Source document:
********

NBA awards voters very rarely double dip. Only five teams have ever produced both the MVP and the Defensive Player of the Year, and in three of those cases, they were the same player. The most common combination is MVP and Coach of the Year, which has happened seven times this century alone, but adding Defensive Player of the Year to the equation creates an almost impossible trinity to capture. The only team ever to win all three was the 2000-01 Philadelphia 76ers.

Vegas tends to bake this reality into awards odds. When one party is overwhelmingly favored for an award, his cohorts tend to be appropriately dinged. History suggests that most of the time, that treatment is warranted, but this season has created room for an exception -- a trio that came closer to matching those Sixers than any team ever has. When the 2015-16 Golden State Warriors won 73 games, Stephen Curry cruised to a unanimous MVP award and Steve Kerr took home the Coach of the Year trophy despite splitting time with assistant coach Luke Walton. But in one of the closer votes in the award's history, Draymond Green lost Defensive Player of the Year to Kawhi Leonard. Not even the greatest regular-season team of all time could win all three.

********

Tasks for this exercise:
1 – From the passage on NBA awards, quote the text starting with "NBA awards voters" and going on through "2000-01 Philadelphia 76ers.".
2 – In the passage on NBA awards, which team is the only one ever to win MVP, Coach of the Year, and Defensive Player of the Year?

********

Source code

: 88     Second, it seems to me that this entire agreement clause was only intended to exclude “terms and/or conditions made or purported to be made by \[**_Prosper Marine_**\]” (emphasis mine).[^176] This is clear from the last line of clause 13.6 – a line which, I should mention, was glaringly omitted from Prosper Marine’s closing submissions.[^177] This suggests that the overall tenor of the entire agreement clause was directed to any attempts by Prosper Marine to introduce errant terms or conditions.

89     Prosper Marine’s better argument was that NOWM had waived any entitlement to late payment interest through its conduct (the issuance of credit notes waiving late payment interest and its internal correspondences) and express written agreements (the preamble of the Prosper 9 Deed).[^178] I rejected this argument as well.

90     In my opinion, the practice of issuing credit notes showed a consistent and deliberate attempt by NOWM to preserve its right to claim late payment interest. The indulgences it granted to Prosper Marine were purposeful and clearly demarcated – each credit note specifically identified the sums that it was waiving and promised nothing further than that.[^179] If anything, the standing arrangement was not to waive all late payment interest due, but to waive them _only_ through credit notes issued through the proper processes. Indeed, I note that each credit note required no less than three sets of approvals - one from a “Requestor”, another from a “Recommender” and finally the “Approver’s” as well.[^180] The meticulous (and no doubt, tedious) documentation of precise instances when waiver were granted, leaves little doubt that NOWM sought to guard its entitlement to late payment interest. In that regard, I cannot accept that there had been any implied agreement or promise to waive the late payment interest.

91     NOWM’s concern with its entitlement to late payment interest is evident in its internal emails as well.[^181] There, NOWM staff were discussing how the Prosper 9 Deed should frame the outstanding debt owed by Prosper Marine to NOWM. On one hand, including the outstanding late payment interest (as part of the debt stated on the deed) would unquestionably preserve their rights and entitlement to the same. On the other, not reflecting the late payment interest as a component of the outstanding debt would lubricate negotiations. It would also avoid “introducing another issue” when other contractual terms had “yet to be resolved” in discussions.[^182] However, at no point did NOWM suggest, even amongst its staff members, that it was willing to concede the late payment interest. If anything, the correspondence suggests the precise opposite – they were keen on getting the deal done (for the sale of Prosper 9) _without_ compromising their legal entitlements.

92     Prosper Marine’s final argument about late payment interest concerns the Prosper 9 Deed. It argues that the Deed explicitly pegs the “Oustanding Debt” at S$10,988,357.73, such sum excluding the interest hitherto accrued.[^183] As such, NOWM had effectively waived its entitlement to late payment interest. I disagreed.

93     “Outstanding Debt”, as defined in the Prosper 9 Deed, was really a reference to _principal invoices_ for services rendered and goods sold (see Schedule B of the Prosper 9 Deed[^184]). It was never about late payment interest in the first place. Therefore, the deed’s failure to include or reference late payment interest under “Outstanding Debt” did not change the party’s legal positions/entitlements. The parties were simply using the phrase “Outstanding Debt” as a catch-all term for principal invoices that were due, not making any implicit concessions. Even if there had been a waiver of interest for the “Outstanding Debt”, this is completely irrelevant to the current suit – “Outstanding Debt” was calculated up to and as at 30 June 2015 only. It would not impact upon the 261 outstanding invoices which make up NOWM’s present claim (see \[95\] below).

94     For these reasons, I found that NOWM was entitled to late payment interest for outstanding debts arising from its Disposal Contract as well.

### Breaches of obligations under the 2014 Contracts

********

Results for each task:
1 –
NBA awards voters very rarely double dip. Only five teams have ever produced both the MVP and the Defensive Player of the Year, and in three of those cases, they were the same player. The most common combination is MVP and Coach of the Year, which has happened seven times this century alone, but adding Defensive Player of the Year to the equation creates an almost impossible trinity to capture. The only team ever to win all three was the 2000-01 Philadelphia 76ers.

2 – The 2000-01 Philadelphia 76ers.